Here’s a look at a few schools that offer RN to BSN programs:

Bellevue College, Bellevue, WA

Bellevue College has a variety of nursing programs, and their RN to BSN program is one of these offerings. The program requires 180 credits for completion, with 90 coming from the ADN, 45 credits for the NCLEX-RN exam, and then 32 credits from Upper Division Nursing courses and 15 credits from Upper Division Electives. The program is able to be completed in four quarters, and there are full- and part-time options. Courses are taught through a hybrid model, with some online coursework and some (1-2 days per week) attendance on campus.

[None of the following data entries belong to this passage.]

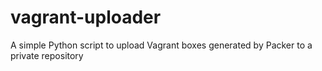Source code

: # vagrant-uploader
A simple Python script to upload Vagrant boxes generated by Packer to a private repository
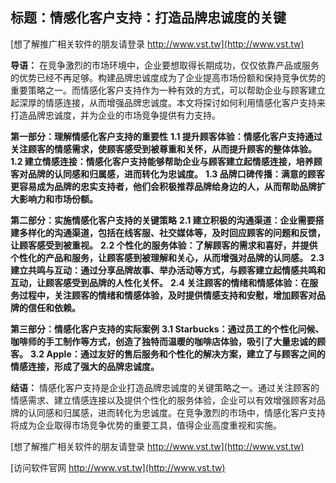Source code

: ## **标题：情感化客户支持：打造品牌忠诚度的关键**

[想了解推广相关软件的朋友请登录 http://www.vst.tw](http://www.vst.tw)

**导语：**
在竞争激烈的市场环境中，企业要想取得长期成功，仅仅依靠产品或服务的优势已经不再足够。构建品牌忠诚度成为了企业提高市场份额和保持竞争优势的重要策略之一。而情感化客户支持作为一种有效的方式，可以帮助企业与顾客建立起深厚的情感连接，从而增强品牌忠诚度。本文将探讨如何利用情感化客户支持来打造品牌忠诚度，并为企业的市场竞争提供有力支持。

**第一部分：理解情感化客户支持的重要性**
**1.1 提升顾客体验：情感化客户支持通过关注顾客的情感需求，使顾客感受到被尊重和关怀，从而提升顾客的整体体验。**
**1.2 建立情感连接：情感化客户支持能够帮助企业与顾客建立起情感连接，培养顾客对品牌的认同感和归属感，进而转化为忠诚度。**
**1.3 品牌口碑传播：满意的顾客更容易成为品牌的忠实支持者，他们会积极推荐品牌给身边的人，从而帮助品牌扩大影响力和市场份额。**

**第二部分：实施情感化客户支持的关键策略**
**2.1 建立积极的沟通渠道：企业需要搭建多样化的沟通渠道，包括在线客服、社交媒体等，及时回应顾客的问题和反馈，让顾客感受到被重视。**
**2.2 个性化的服务体验：了解顾客的需求和喜好，并提供个性化的产品和服务，让顾客感到被理解和关心，从而增强对品牌的认同感。**
**2.3 建立共鸣与互动：通过分享品牌故事、举办活动等方式，与顾客建立起情感共鸣和互动，让顾客感受到品牌的人性化关怀。**
**2.4 关注顾客的情绪和情感体验：在服务过程中，关注顾客的情绪和情感体验，及时提供情感支持和安慰，增加顾客对品牌的信任和依赖。**

**第三部分：情感化客户支持的实际案例**
**3.1 Starbucks：通过员工的个性化问候、咖啡师的手工制作等方式，创造了独特而温暖的咖啡店体验，吸引了大量忠诚的顾客。**
**3.2 Apple：通过友好的售后服务和个性化的解决方案，建立了与顾客之间的情感连接，形成了强大的品牌忠诚度。**

**结语：**
情感化客户支持是企业打造品牌忠诚度的关键策略之一。通过关注顾客的情感需求、建立情感连接以及提供个性化的服务体验，企业可以有效增强顾客对品牌的认同感和归属感，进而转化为忠诚度。在竞争激烈的市场中，情感化客户支持将成为企业取得市场竞争优势的重要工具，值得企业高度重视和实施。

[想了解推广相关软件的朋友请登录 http://www.vst.tw](http://www.vst.tw)


[访问软件官网 http://www.vst.tw](http://www.vst.tw)
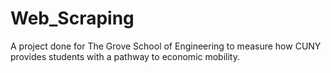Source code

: # Web_Scraping
A project done for The Grove School of Engineering to measure how CUNY provides students with a pathway to economic mobility.
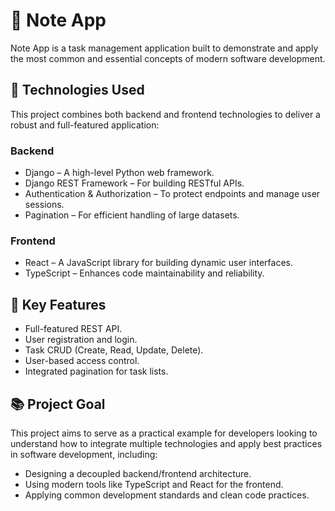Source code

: # 📝 Note App
Note App is a task management application built to demonstrate and apply the most common and essential concepts of modern software development.

## 🚀 Technologies Used
This project combines both backend and frontend technologies to deliver a robust and full-featured application:

### Backend
- Django – A high-level Python web framework.
- Django REST Framework – For building RESTful APIs.
- Authentication & Authorization – To protect endpoints and manage user sessions.
- Pagination – For efficient handling of large datasets.

### Frontend
- React – A JavaScript library for building dynamic user interfaces.
- TypeScript – Enhances code maintainability and reliability.

## 📌 Key Features
- Full-featured REST API.
- User registration and login.
- Task CRUD (Create, Read, Update, Delete).
- User-based access control.
- Integrated pagination for task lists.

## 📚 Project Goal
This project aims to serve as a practical example for developers looking to understand how to integrate multiple technologies and apply best practices in software development, including:

- Designing a decoupled backend/frontend architecture.
- Using modern tools like TypeScript and React for the frontend.
- Applying common development standards and clean code practices.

Walsh University, North Canton, OH

Walsh University offers a 100% online RN to BSN program. Theirs is considered a “fast track” program, with completion in only eight terms, with one course per term. The total program is 125 credits. Students may also gain up to two credits for work experience in the nursing field. Walsh’s programs are accredited by the CCNE, and they have four start dates per year. Walsh also has a 100% online RN to MSN program for those looking for a more advanced degree.

Penn State World Campus, University Park, PA

Penn State World Campus is a division of Pennsylvania State University, and they offer all courses 100% online to complete the Bachelor of Science in Nursing. If you live near a Penn State campus, you can blend the learning models and take some courses on campus. Penn State offers a traditional and an accelerated BSN, allowing students to take short 7.5-week courses. Once you earn the BSN, you can add on a certificate in Nursing Management, Nursing Forensics or Nursing Informatics to set yourself apart from other job seekers.